PROVIDED MATERIAL:
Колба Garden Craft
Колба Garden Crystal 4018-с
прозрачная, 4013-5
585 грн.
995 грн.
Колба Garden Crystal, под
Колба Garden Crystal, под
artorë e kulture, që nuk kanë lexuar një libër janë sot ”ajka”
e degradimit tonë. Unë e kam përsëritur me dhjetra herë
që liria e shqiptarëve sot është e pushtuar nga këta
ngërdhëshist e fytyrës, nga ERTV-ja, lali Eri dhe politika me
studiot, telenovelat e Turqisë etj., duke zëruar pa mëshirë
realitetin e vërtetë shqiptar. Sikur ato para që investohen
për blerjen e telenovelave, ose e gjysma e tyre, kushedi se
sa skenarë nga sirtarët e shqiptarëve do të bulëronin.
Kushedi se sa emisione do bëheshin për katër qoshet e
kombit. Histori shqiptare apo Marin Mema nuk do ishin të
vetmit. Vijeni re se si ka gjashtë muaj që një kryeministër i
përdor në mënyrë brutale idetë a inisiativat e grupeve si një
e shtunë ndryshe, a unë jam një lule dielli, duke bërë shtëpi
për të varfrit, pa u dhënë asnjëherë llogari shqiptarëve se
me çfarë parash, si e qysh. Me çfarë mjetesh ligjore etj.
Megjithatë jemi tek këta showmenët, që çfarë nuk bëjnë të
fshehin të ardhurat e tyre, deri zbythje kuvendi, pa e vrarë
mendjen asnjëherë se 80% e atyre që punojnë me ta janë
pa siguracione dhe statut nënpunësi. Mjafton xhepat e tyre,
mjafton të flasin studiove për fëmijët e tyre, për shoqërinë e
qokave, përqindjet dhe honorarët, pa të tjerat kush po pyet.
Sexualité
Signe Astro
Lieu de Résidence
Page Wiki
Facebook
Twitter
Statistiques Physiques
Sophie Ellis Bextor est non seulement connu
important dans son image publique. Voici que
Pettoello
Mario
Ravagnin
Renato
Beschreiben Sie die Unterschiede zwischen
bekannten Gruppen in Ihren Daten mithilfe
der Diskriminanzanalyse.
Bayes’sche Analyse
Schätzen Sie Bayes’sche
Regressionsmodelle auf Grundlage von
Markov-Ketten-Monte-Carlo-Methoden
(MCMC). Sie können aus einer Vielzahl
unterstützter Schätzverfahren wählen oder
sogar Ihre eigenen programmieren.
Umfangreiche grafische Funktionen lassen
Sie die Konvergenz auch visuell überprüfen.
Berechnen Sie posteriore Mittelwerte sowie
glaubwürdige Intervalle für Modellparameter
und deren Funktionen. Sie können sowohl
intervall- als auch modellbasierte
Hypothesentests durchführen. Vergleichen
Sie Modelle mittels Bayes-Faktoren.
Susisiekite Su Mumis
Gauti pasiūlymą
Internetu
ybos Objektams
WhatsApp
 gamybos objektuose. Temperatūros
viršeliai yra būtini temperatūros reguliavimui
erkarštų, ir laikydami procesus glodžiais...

PROBLEM TO WORK ON:
Copy out every line of the data that includes the word "Funktionen".

RESULT OF THIS EXERCISE:
Umfangreiche grafische Funktionen lassen
und deren Funktionen. Sie können sowohl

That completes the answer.